Using these constants at write time, our system writes to Kudu a translated date field using this formula EPOCH_FOR_REVERSE_SORT_IN_MICROSECONDS - ACTUAL-DATE-OF-EVENT. And at read time, our system reverses this logic keeping it transparent to the end user. Calcite-Kudu translates timestamps at read time back into their actual values. This implementation allows Calcite-Kudu to leverage Kudu's existing sort logic eliminating the need to sort on the client.

When creating a table using DDL, specify the column as DESC. In the following example, the data is stored in descending order of event_time.

CREATE TABLE "host_metrics" (
	"host" VARCHAR NOT NULL,
	"metric_name" VARCHAR NOT NULL,
	"event_time" TIMESTAMP NOT NULL ROW_TIMESTAMP,
	"metric_value" DOUBLE NOT NULL,
	PRIMARY KEY ("host", "metric_name", "event_time" DESC))
PARTITION BY HASH ("host") PARTITIONS 2;

Write Support

Data can be written to kudu by using an INSERT statement, but this should only be used for testing. Materialized views that are defined will be automatically maintained correctly as long as the data for a day is written from a single client in a single session.

INSERT INTO "host_metrics" VALUES ('host1', 'metric1', TIMESTAMP'2020-01-02', 10);

Materialized Views

The adapter allows the querying of rollup aggregate materialized views which can be registered using the CREATE MATERIALZIED VIEW statement. These views have to be maintained by an external system. While executing a query against a table, a view will be automatically used if possible. For example the following statement creates a view that stores the sum of the metric_value grouped by metric_name for each day.

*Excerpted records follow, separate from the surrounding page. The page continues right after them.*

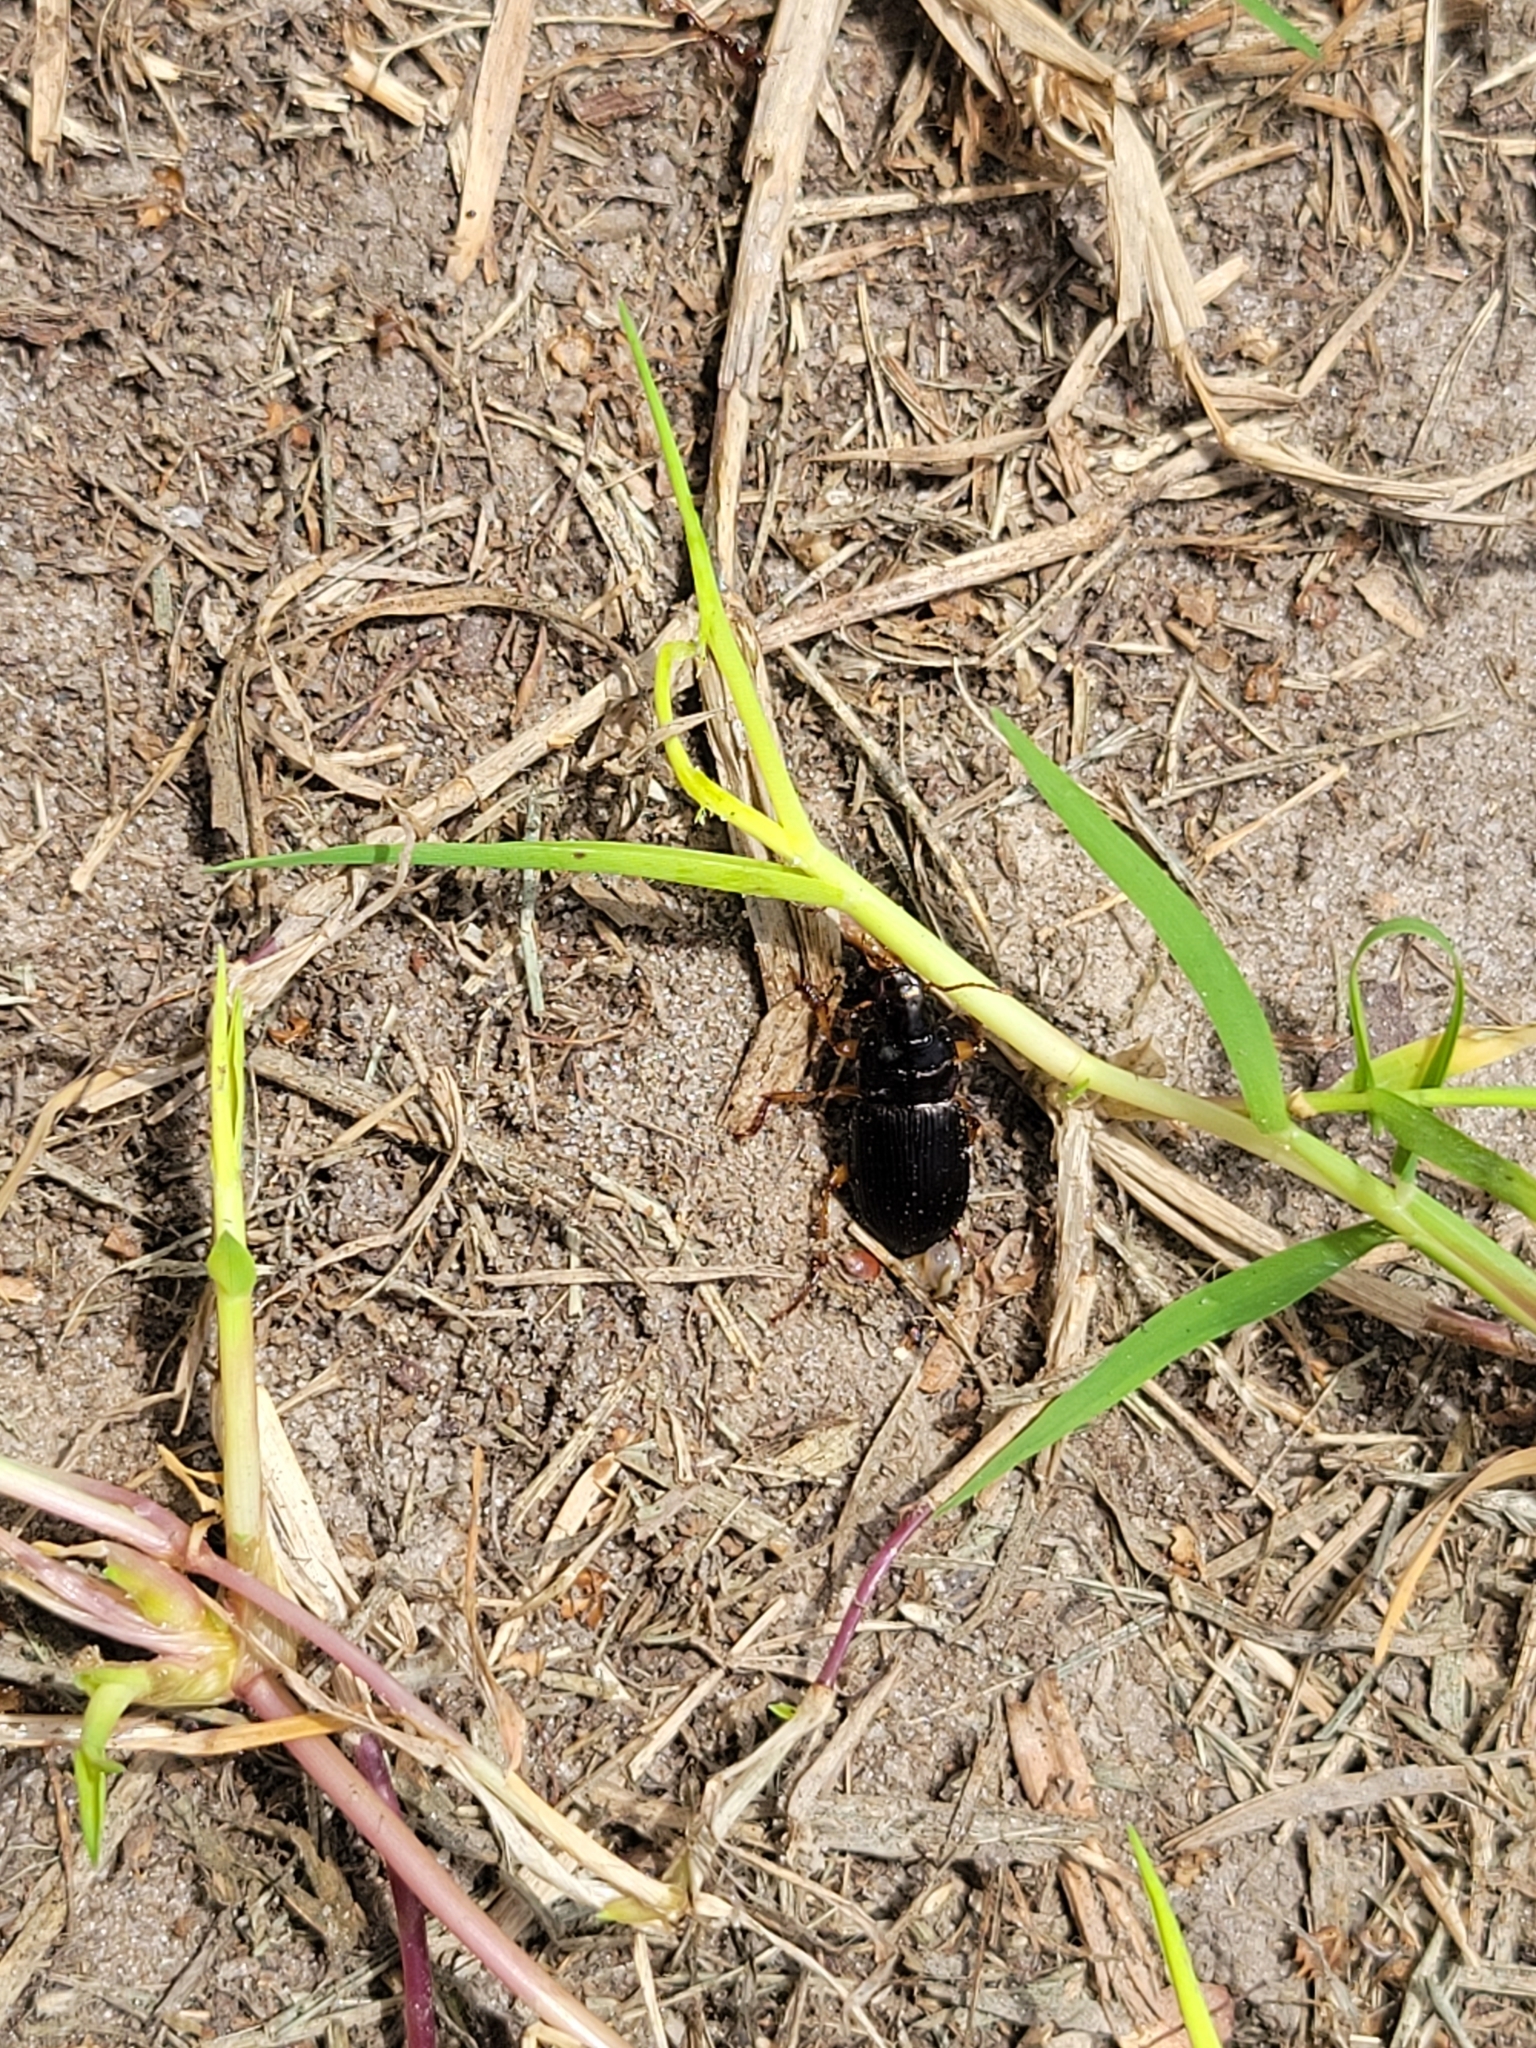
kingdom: Animalia
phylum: Arthropoda
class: Insecta
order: Coleoptera
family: Carabidae
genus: Harpalus
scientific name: Harpalus pensylvanicus
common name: Pennsylvania dingy ground beetle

CREATE MATERIALIZED VIEW "host_metrics_view" AS
SELECT SUM("metric_value") as "sum_metric_value", COUNT(*) as "count_records"
FROM "host_metrics0" GROUP BY "metric_name", FLOOR("event_time" TO DAY);

If we execute the following sql that queries for the sum of metric_value`` grouped by metric_name`` for each day we see that the materialized view is used. Also note that a filter is pushed down to restrict data to the correct time range.

SELECT   SUM("metric_value")
FROM     host_metrics0
WHERE    "event_time" >= timestamp '2020-01-01 00:00:00'
AND      "event_time"<'2020-01-02 00:00:00'
GROUP BY "metric_name",
		floor("event_time" TO day);
KuduToEnumerableRel
KuduProjectRel(EXPR$0=[$2])
	KuduFilterRel(ScanToken 1=[event_time GREATER_EQUAL 1577836800000000, event_time LESS 1577923200000000])
	KuduQuery(table=[[kudu, host_metrics0-host_metrics_view0-Day-Aggregation]])

If we execute the following query that returns the total number of metrics that span a time range of one day and 12 hours we see that a union query is used to query both the table and view with the appropriate time ranges.

SELECT count(*)
FROM   host_metrics0
WHERE  "event_time" >= timestamp '2020-01-01 00:00:00'
	AND "event_time" < '2020-01-02 12:00:00';
EnumerableAggregate(group=[{}], EXPR$0=[$SUM0($0)])
EnumerableUnion(all=[true])
	EnumerableAggregate(group=[{}], EXPR$0=[COUNT()])
	KuduToEnumerableRel
		KuduProjectRel(EVENT_TIME=[$2])
		KuduFilterRel(ScanToken 1=[event_time GREATER_EQUAL 1577923200000000, event_time LESS 1577966400000000])
			KuduQuery(table=[[kudu, host_metrics0]])
	EnumerableAggregate(group=[{}], EXPR$0=[$SUM0($3)])
	KuduToEnumerableRel
		KuduFilterRel(ScanToken 1=[event_time GREATER_EQUAL 1577836800000000, event_time LESS 1577923200000000])
		KuduQuery(table=[[kudu, host_metrics0-host_metrics_view0-Day-Aggregation]])

The calcite documentation describes how materialized views work in detail.